▶ _ASSIGNED TASK_: Please go line by line and repeat the data below exactly, with no images.
++++ SUPPLIED DATA
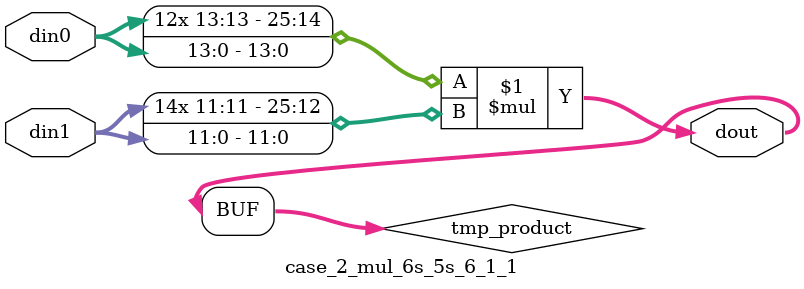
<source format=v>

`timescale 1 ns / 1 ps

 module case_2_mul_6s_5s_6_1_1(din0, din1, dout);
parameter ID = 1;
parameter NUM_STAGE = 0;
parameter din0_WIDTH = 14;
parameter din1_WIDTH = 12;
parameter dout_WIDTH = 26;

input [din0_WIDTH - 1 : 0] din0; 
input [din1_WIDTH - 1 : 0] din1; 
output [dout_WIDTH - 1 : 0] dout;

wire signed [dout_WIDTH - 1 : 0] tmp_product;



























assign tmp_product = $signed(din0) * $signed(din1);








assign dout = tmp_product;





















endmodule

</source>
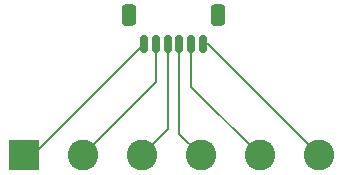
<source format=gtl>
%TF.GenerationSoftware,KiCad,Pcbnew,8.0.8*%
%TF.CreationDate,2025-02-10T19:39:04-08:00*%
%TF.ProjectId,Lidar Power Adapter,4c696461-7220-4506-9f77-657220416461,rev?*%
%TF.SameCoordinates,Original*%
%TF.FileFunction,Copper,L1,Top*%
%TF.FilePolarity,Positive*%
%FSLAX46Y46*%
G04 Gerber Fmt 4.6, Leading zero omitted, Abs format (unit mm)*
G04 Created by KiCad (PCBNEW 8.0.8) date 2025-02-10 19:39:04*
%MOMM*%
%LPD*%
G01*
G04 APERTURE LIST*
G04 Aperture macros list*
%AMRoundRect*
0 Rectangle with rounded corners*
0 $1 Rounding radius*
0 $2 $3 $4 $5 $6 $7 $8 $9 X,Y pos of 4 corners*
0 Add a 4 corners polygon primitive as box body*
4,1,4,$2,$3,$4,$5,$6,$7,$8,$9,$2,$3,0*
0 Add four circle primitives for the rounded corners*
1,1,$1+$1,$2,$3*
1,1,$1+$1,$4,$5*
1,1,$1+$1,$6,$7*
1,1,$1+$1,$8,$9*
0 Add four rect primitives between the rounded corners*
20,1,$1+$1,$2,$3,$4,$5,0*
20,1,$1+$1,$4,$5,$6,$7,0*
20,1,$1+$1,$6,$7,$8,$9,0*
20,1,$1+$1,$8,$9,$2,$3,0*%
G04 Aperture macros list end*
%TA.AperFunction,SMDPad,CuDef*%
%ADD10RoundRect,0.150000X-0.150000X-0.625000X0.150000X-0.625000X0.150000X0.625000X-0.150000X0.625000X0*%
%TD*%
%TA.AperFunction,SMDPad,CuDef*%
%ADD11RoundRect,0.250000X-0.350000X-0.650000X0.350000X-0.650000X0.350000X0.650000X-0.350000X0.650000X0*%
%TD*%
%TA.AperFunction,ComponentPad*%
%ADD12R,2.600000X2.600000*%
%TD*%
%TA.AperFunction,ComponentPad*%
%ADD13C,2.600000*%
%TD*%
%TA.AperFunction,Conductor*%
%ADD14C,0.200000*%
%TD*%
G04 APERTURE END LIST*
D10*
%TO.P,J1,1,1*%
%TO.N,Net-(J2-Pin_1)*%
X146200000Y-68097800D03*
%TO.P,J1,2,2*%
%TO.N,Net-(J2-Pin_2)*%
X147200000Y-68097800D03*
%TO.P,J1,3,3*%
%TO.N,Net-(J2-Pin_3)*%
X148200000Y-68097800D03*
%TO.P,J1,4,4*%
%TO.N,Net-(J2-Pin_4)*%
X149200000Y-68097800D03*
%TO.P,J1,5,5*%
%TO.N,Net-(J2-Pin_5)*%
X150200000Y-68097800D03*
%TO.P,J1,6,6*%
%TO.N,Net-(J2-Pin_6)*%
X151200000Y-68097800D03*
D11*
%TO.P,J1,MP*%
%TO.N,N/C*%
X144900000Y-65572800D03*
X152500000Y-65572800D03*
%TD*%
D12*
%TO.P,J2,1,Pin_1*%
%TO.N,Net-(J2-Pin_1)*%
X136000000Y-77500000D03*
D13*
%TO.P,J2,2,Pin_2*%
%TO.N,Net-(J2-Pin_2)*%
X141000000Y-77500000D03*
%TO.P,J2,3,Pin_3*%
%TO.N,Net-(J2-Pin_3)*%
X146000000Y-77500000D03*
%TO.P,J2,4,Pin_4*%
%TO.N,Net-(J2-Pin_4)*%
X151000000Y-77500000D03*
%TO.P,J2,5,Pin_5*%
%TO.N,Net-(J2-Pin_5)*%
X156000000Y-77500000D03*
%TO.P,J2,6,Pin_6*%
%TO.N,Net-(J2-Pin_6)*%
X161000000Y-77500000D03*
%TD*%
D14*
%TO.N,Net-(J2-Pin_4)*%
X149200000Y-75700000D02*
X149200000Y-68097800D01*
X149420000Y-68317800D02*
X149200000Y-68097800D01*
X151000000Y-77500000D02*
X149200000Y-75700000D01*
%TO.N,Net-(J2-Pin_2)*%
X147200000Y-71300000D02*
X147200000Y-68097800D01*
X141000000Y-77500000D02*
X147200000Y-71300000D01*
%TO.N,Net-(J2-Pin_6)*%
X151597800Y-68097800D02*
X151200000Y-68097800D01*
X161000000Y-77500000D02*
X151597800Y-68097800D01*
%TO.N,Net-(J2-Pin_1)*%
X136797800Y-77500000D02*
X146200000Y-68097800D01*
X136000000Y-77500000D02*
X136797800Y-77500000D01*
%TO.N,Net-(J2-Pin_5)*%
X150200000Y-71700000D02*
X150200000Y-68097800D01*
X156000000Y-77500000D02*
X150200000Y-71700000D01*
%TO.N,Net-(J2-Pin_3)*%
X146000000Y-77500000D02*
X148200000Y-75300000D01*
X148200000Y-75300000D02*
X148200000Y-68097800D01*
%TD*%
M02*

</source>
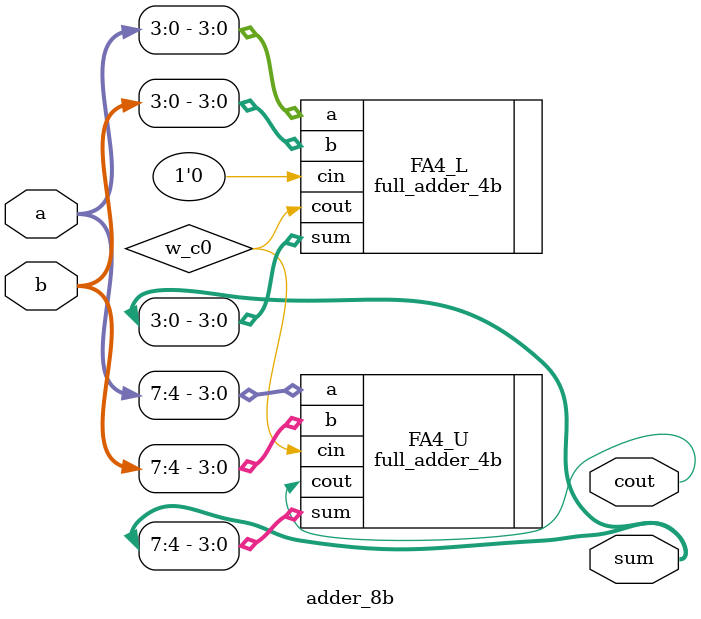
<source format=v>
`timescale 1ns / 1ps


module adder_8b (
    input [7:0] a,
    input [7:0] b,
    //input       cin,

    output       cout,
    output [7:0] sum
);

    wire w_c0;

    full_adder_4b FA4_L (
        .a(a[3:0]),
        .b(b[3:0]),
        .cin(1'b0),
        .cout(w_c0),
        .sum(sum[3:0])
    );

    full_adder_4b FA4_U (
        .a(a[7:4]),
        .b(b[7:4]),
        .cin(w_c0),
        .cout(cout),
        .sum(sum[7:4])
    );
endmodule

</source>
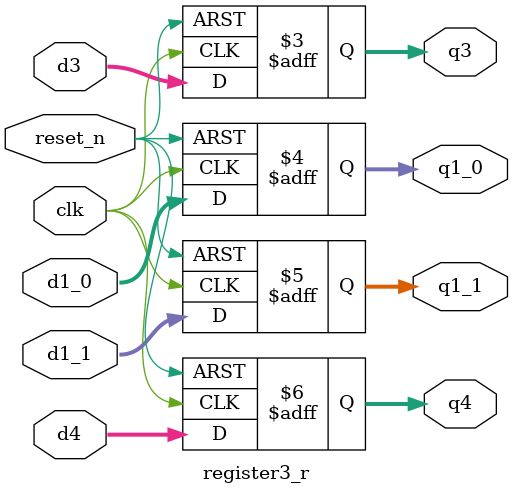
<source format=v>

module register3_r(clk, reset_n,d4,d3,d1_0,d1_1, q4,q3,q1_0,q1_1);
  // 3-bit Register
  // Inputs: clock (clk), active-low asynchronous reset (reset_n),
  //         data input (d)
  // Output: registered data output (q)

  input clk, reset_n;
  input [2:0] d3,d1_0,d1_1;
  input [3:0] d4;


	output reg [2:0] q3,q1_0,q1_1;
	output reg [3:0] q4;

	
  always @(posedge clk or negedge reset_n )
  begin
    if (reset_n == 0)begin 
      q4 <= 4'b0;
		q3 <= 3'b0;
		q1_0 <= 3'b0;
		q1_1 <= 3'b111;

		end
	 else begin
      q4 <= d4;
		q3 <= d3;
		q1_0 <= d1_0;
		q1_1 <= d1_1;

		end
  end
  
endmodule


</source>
++++++++
▶ _YOUR SOLUTION_:
<source format=v>

`timescale 1 ns / 1 ps

 module case_2_mul_6s_5s_6_1_1(din0, din1, dout);
parameter ID = 1;
parameter NUM_STAGE = 0;
parameter din0_WIDTH = 14;
parameter din1_WIDTH = 12;
parameter dout_WIDTH = 26;

input [din0_WIDTH - 1 : 0] din0; 
input [din1_WIDTH - 1 : 0] din1; 
output [dout_WIDTH - 1 : 0] dout;

wire signed [dout_WIDTH - 1 : 0] tmp_product;



























assign tmp_product = $signed(din0) * $signed(din1);








assign dout = tmp_product;





















endmodule

</source>
<source format=gtl>
%TF.GenerationSoftware,KiCad,Pcbnew,8.0.8*%
%TF.CreationDate,2025-02-10T19:39:04-08:00*%
%TF.ProjectId,Lidar Power Adapter,4c696461-7220-4506-9f77-657220416461,rev?*%
%TF.SameCoordinates,Original*%
%TF.FileFunction,Copper,L1,Top*%
%TF.FilePolarity,Positive*%
%FSLAX46Y46*%
G04 Gerber Fmt 4.6, Leading zero omitted, Abs format (unit mm)*
G04 Created by KiCad (PCBNEW 8.0.8) date 2025-02-10 19:39:04*
%MOMM*%
%LPD*%
G01*
G04 APERTURE LIST*
G04 Aperture macros list*
%AMRoundRect*
0 Rectangle with rounded corners*
0 $1 Rounding radius*
0 $2 $3 $4 $5 $6 $7 $8 $9 X,Y pos of 4 corners*
0 Add a 4 corners polygon primitive as box body*
4,1,4,$2,$3,$4,$5,$6,$7,$8,$9,$2,$3,0*
0 Add four circle primitives for the rounded corners*
1,1,$1+$1,$2,$3*
1,1,$1+$1,$4,$5*
1,1,$1+$1,$6,$7*
1,1,$1+$1,$8,$9*
0 Add four rect primitives between the rounded corners*
20,1,$1+$1,$2,$3,$4,$5,0*
20,1,$1+$1,$4,$5,$6,$7,0*
20,1,$1+$1,$6,$7,$8,$9,0*
20,1,$1+$1,$8,$9,$2,$3,0*%
G04 Aperture macros list end*
%TA.AperFunction,SMDPad,CuDef*%
%ADD10RoundRect,0.150000X-0.150000X-0.625000X0.150000X-0.625000X0.150000X0.625000X-0.150000X0.625000X0*%
%TD*%
%TA.AperFunction,SMDPad,CuDef*%
%ADD11RoundRect,0.250000X-0.350000X-0.650000X0.350000X-0.650000X0.350000X0.650000X-0.350000X0.650000X0*%
%TD*%
%TA.AperFunction,ComponentPad*%
%ADD12R,2.600000X2.600000*%
%TD*%
%TA.AperFunction,ComponentPad*%
%ADD13C,2.600000*%
%TD*%
%TA.AperFunction,Conductor*%
%ADD14C,0.200000*%
%TD*%
G04 APERTURE END LIST*
D10*
%TO.P,J1,1,1*%
%TO.N,Net-(J2-Pin_1)*%
X146200000Y-68097800D03*
%TO.P,J1,2,2*%
%TO.N,Net-(J2-Pin_2)*%
X147200000Y-68097800D03*
%TO.P,J1,3,3*%
%TO.N,Net-(J2-Pin_3)*%
X148200000Y-68097800D03*
%TO.P,J1,4,4*%
%TO.N,Net-(J2-Pin_4)*%
X149200000Y-68097800D03*
%TO.P,J1,5,5*%
%TO.N,Net-(J2-Pin_5)*%
X150200000Y-68097800D03*
%TO.P,J1,6,6*%
%TO.N,Net-(J2-Pin_6)*%
X151200000Y-68097800D03*
D11*
%TO.P,J1,MP*%
%TO.N,N/C*%
X144900000Y-65572800D03*
X152500000Y-65572800D03*
%TD*%
D12*
%TO.P,J2,1,Pin_1*%
%TO.N,Net-(J2-Pin_1)*%
X136000000Y-77500000D03*
D13*
%TO.P,J2,2,Pin_2*%
%TO.N,Net-(J2-Pin_2)*%
X141000000Y-77500000D03*
%TO.P,J2,3,Pin_3*%
%TO.N,Net-(J2-Pin_3)*%
X146000000Y-77500000D03*
%TO.P,J2,4,Pin_4*%
%TO.N,Net-(J2-Pin_4)*%
X151000000Y-77500000D03*
%TO.P,J2,5,Pin_5*%
%TO.N,Net-(J2-Pin_5)*%
X156000000Y-77500000D03*
%TO.P,J2,6,Pin_6*%
%TO.N,Net-(J2-Pin_6)*%
X161000000Y-77500000D03*
%TD*%
D14*
%TO.N,Net-(J2-Pin_4)*%
X149200000Y-75700000D02*
X149200000Y-68097800D01*
X149420000Y-68317800D02*
X149200000Y-68097800D01*
X151000000Y-77500000D02*
X149200000Y-75700000D01*
%TO.N,Net-(J2-Pin_2)*%
X147200000Y-71300000D02*
X147200000Y-68097800D01*
X141000000Y-77500000D02*
X147200000Y-71300000D01*
%TO.N,Net-(J2-Pin_6)*%
X151597800Y-68097800D02*
X151200000Y-68097800D01*
X161000000Y-77500000D02*
X151597800Y-68097800D01*
%TO.N,Net-(J2-Pin_1)*%
X136797800Y-77500000D02*
X146200000Y-68097800D01*
X136000000Y-77500000D02*
X136797800Y-77500000D01*
%TO.N,Net-(J2-Pin_5)*%
X150200000Y-71700000D02*
X150200000Y-68097800D01*
X156000000Y-77500000D02*
X150200000Y-71700000D01*
%TO.N,Net-(J2-Pin_3)*%
X146000000Y-77500000D02*
X148200000Y-75300000D01*
X148200000Y-75300000D02*
X148200000Y-68097800D01*
%TD*%
M02*

</source>
<source format=v>
`timescale 1ns / 1ps


module adder_8b (
    input [7:0] a,
    input [7:0] b,
    //input       cin,

    output       cout,
    output [7:0] sum
);

    wire w_c0;

    full_adder_4b FA4_L (
        .a(a[3:0]),
        .b(b[3:0]),
        .cin(1'b0),
        .cout(w_c0),
        .sum(sum[3:0])
    );

    full_adder_4b FA4_U (
        .a(a[7:4]),
        .b(b[7:4]),
        .cin(w_c0),
        .cout(cout),
        .sum(sum[7:4])
    );
endmodule

</source>
<source format=v>

module register3_r(clk, reset_n,d4,d3,d1_0,d1_1, q4,q3,q1_0,q1_1);
  // 3-bit Register
  // Inputs: clock (clk), active-low asynchronous reset (reset_n),
  //         data input (d)
  // Output: registered data output (q)

  input clk, reset_n;
  input [2:0] d3,d1_0,d1_1;
  input [3:0] d4;


	output reg [2:0] q3,q1_0,q1_1;
	output reg [3:0] q4;

	
  always @(posedge clk or negedge reset_n )
  begin
    if (reset_n == 0)begin 
      q4 <= 4'b0;
		q3 <= 3'b0;
		q1_0 <= 3'b0;
		q1_1 <= 3'b111;

		end
	 else begin
      q4 <= d4;
		q3 <= d3;
		q1_0 <= d1_0;
		q1_1 <= d1_1;

		end
  end
  
endmodule


</source>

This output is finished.